Start a connection
You can reach our API service by using the WebSocket Secure (WSS) protocol. The endpoint is:
wss://realtime.scriptix.io/v2/realtime
Authentication and configuration are provided via query parameters (see below).
Query parameters
| Parameter | Value | Description | Required |
|---|---|---|---|
| token | string | Scriptix Realtime API Token for authentication (recommended for browser/WebSocket clients) | Yes |
| language | string | Language identifier in standard ISO-639-1 for speech-to-text-session | No |
| type | string | Model type: fast (default) or quality |
No |
Example connection URL:
wss://realtime.scriptix.io/v2/realtime?token=your-api-token&language=en&type=fast
Request headers (Alternative for server-side clients)
Server-side WebSocket clients can optionally use headers instead of query parameters:
| Parameter | Value | Description |
|---|---|---|
| x-zoom-s2t-key | Scriptix Realtime API Token | API key of type real-time needed for authorization |
| x-api-key | Scriptix Realtime API Token | Alternative header name for API key |
| api-key | Scriptix Realtime API Token | Alternative header name for API key |
Note: Browser-based WebSocket connections cannot use custom headers, so the token query parameter is required for web applications.
Transcription results
Partial results
The first results sent after receiving audio data are partials.
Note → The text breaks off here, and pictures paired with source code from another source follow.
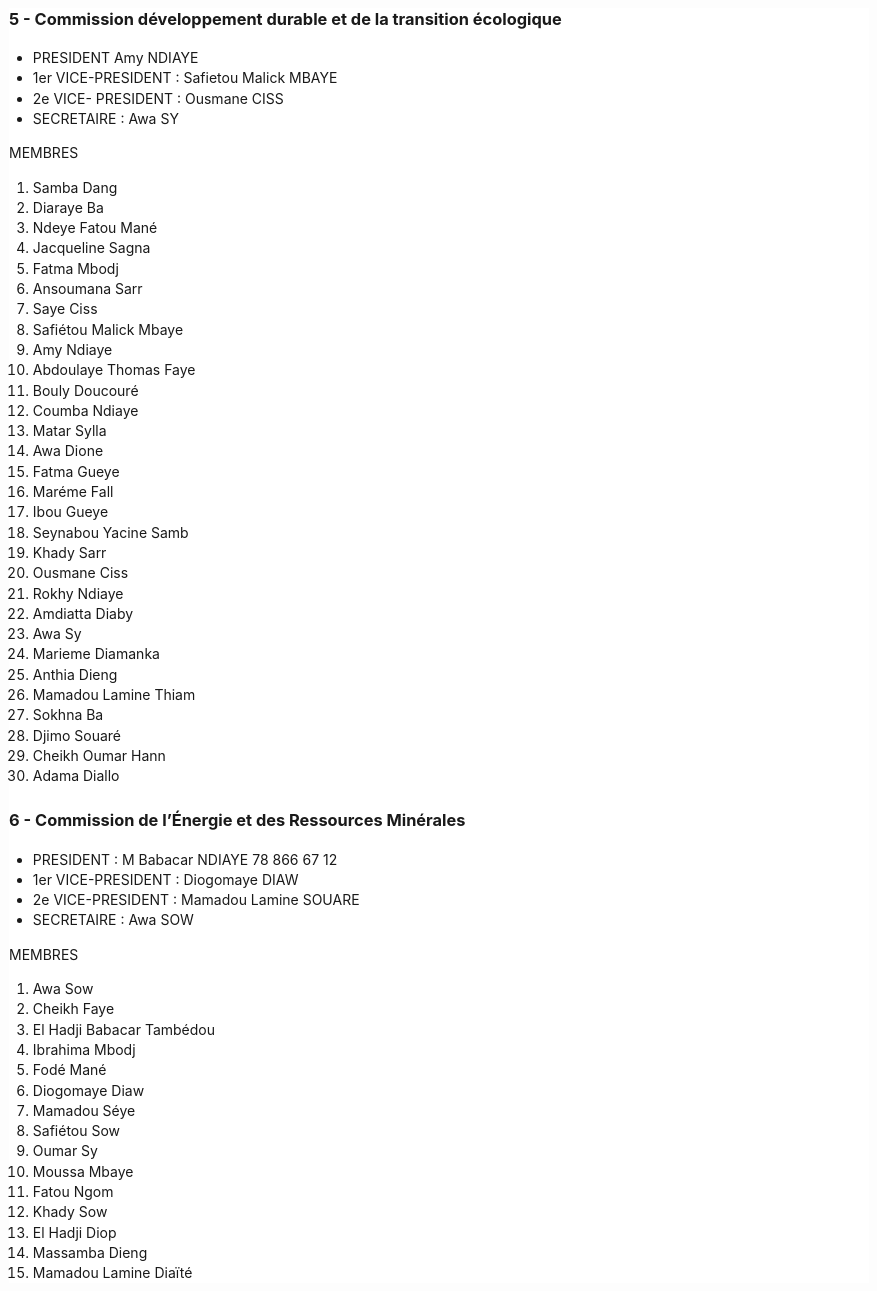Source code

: ### 5 - Commission développement durable et de la transition écologique

- PRESIDENT Amy NDIAYE
- 1er VICE-PRESIDENT : Safietou Malick MBAYE
- 2e VICE- PRESIDENT : Ousmane CISS
- SECRETAIRE : Awa SY

MEMBRES

1. Samba Dang
2. Diaraye Ba
3. Ndeye Fatou Mané
4. Jacqueline Sagna
5. Fatma Mbodj
6. Ansoumana Sarr
7. Saye Ciss
8. Safiétou Malick Mbaye
9. Amy Ndiaye
10. Abdoulaye Thomas Faye
11. Bouly Doucouré
12. Coumba Ndiaye
13. Matar Sylla
14. Awa Dione
15. Fatma Gueye
16. Maréme Fall
17. Ibou Gueye
18. Seynabou Yacine Samb
19. Khady Sarr
20. Ousmane Ciss
21. Rokhy Ndiaye
22. Amdiatta Diaby
23. Awa Sy
24. Marieme Diamanka
25. Anthia Dieng
26. Mamadou Lamine Thiam
27. Sokhna Ba
28. Djimo Souaré
29. Cheikh Oumar Hann
30. Adama Diallo

### 6 - Commission de l’Énergie et des Ressources Minérales

- PRESIDENT : M Babacar NDIAYE 78 866 67 12
- 1er VICE-PRESIDENT : Diogomaye DIAW
- 2e VICE-PRESIDENT : Mamadou Lamine SOUARE
- SECRETAIRE : Awa SOW

MEMBRES

1. Awa Sow
2. Cheikh Faye
3. El Hadji Babacar Tambédou
4. Ibrahima Mbodj
5. Fodé Mané
6. Diogomaye Diaw
7. Mamadou Séye
8. Safiétou Sow
9. Oumar Sy
10. Moussa Mbaye
11. Fatou Ngom
12. Khady Sow
13. El Hadji Diop
14. Massamba Dieng
15. Mamadou Lamine Diaïté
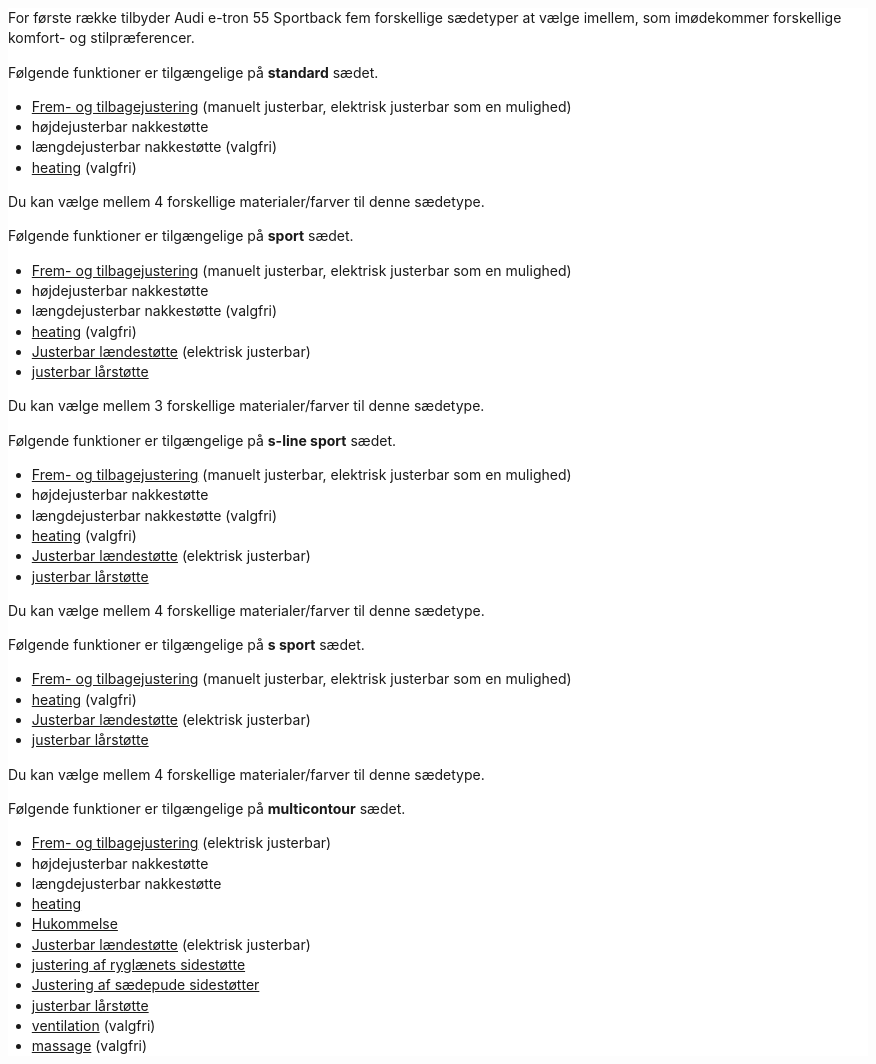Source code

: For første række tilbyder Audi e-tron 55 Sportback fem forskellige sædetyper at vælge imellem, som imødekommer forskellige komfort- og stilpræferencer.

Følgende funktioner er tilgængelige på **standard** sædet.

- [Frem- og tilbagejustering](../../../../technology/seats/adjustment/#fore-and-aft-adjustment) (manuelt justerbar, elektrisk justerbar som en mulighed)
- højdejusterbar nakkestøtte
- længdejusterbar nakkestøtte (valgfri)
- [heating](../../../../technology/seats/adjustment/#heating) (valgfri)

Du kan vælge mellem 4 forskellige materialer/farver til denne sædetype.

Følgende funktioner er tilgængelige på **sport** sædet.

- [Frem- og tilbagejustering](../../../../technology/seats/adjustment/#fore-and-aft-adjustment) (manuelt justerbar, elektrisk justerbar som en mulighed)
- højdejusterbar nakkestøtte
- længdejusterbar nakkestøtte (valgfri)
- [heating](../../../../technology/seats/adjustment/#heating) (valgfri)
- [Justerbar lændestøtte](../../../../technology/seats/adjustment/#lumbar-support) (elektrisk justerbar)
- [justerbar lårstøtte](../../../../technology/seats/adjustment/#thigh-support-adjustment)

Du kan vælge mellem 3 forskellige materialer/farver til denne sædetype.

Følgende funktioner er tilgængelige på **s-line sport** sædet.

- [Frem- og tilbagejustering](../../../../technology/seats/adjustment/#fore-and-aft-adjustment) (manuelt justerbar, elektrisk justerbar som en mulighed)
- højdejusterbar nakkestøtte
- længdejusterbar nakkestøtte (valgfri)
- [heating](../../../../technology/seats/adjustment/#heating) (valgfri)
- [Justerbar lændestøtte](../../../../technology/seats/adjustment/#lumbar-support) (elektrisk justerbar)
- [justerbar lårstøtte](../../../../technology/seats/adjustment/#thigh-support-adjustment)

Du kan vælge mellem 4 forskellige materialer/farver til denne sædetype.

Følgende funktioner er tilgængelige på **s sport** sædet.

- [Frem- og tilbagejustering](../../../../technology/seats/adjustment/#fore-and-aft-adjustment) (manuelt justerbar, elektrisk justerbar som en mulighed)
- [heating](../../../../technology/seats/adjustment/#heating) (valgfri)
- [Justerbar lændestøtte](../../../../technology/seats/adjustment/#lumbar-support) (elektrisk justerbar)
- [justerbar lårstøtte](../../../../technology/seats/adjustment/#thigh-support-adjustment)

Du kan vælge mellem 4 forskellige materialer/farver til denne sædetype.

Følgende funktioner er tilgængelige på **multicontour** sædet.

- [Frem- og tilbagejustering](../../../../technology/seats/adjustment/#fore-and-aft-adjustment) (elektrisk justerbar)
- højdejusterbar nakkestøtte
- længdejusterbar nakkestøtte
- [heating](../../../../technology/seats/adjustment/#heating)
- [Hukommelse](../../../../technology/seats/adjustment/#seat-memory)
- [Justerbar lændestøtte](../../../../technology/seats/adjustment/#lumbar-support) (elektrisk justerbar)
- [justering af ryglænets sidestøtte](../../../../technology/seats/adjustment/#backrest-side-bolster-adjustment)
- [Justering af sædepude sidestøtter](../../../../technology/seats/adjustment/#seat-cushion-side-bolster-adjustement)
- [justerbar lårstøtte](../../../../technology/seats/adjustment/#thigh-support-adjustment)
- [ventilation](../../../../technology/seats/adjustment/#ventilation) (valgfri)
- [massage](../../../../technology/seats/adjustment/#massage) (valgfri)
Partials contain the spoken text currently detected and may change as more audio is processed. The text grows incrementally with each update, replacing the previous partial.
{
"text": "hi how are",
"is_final": false,
"offset_ms": 1234,
"stability": 0.8
}
| Field | Type | Description |
|---|---|---|
| text | string | Growing text that builds incrementally. Replaces previous partial. |
| is_final | boolean | Always false for partial results |
| offset_ms | integer | Position in audio stream (milliseconds) for synchronization |
| stability | float | Confidence score between 0 and 1 |
Note: Partials are only sent when speech is detected. No results are sent during silence.
Final results
When the realtime engine is confident about a transcription segment, it sends a final result. Finals are emitted after approximately 15 words or after 30 seconds of accumulated audio.
{
"text": "hi how are you doing today",
"is_final": true,
"offset_ms": 1234,
"words": [
[" hi", 0, 200, 0.95],
[" how", 200, 400, 0.92],
[" are", 400, 600, 0.94],
[" you", 600, 800, 0.91],
[" doing", 800, 1000, 0.93],
[" today", 1000, 1300, 0.96]
]
}
| Field | Type | Description |
|---|---|---|
| text | string | Finalized transcription text that won't change |
| is_final | boolean | Always true for final results |
| offset_ms | integer | Position in audio stream (milliseconds) for synchronization |
| words | array | Word-level timestamps: [word, start_ms, end_ms, confidence] |
Example flow
Partial: {"text": "hi", "is_final": false, "offset_ms": 100, "stability": 0.6}
Partial: {"text": "hi how", "is_final": false, "offset_ms": 100, "stability": 0.7}
Partial: {"text": "hi how are", "is_final": false, "offset_ms": 100, "stability": 0.8}
Partial: {"text": "hi how are you", "is_final": false, "offset_ms": 100, "stability": 0.85}
... more partials ...
Final: {"text": "hi how are you doing today", "is_final": true, "offset_ms": 100, "words": [...]}
Partial: {"text": "I'm", "is_final": false, "offset_ms": 2500, "stability": 0.6} ← New segment starts
Partial: {"text": "I'm doing", "is_final": false, "offset_ms": 2500, "stability": 0.7}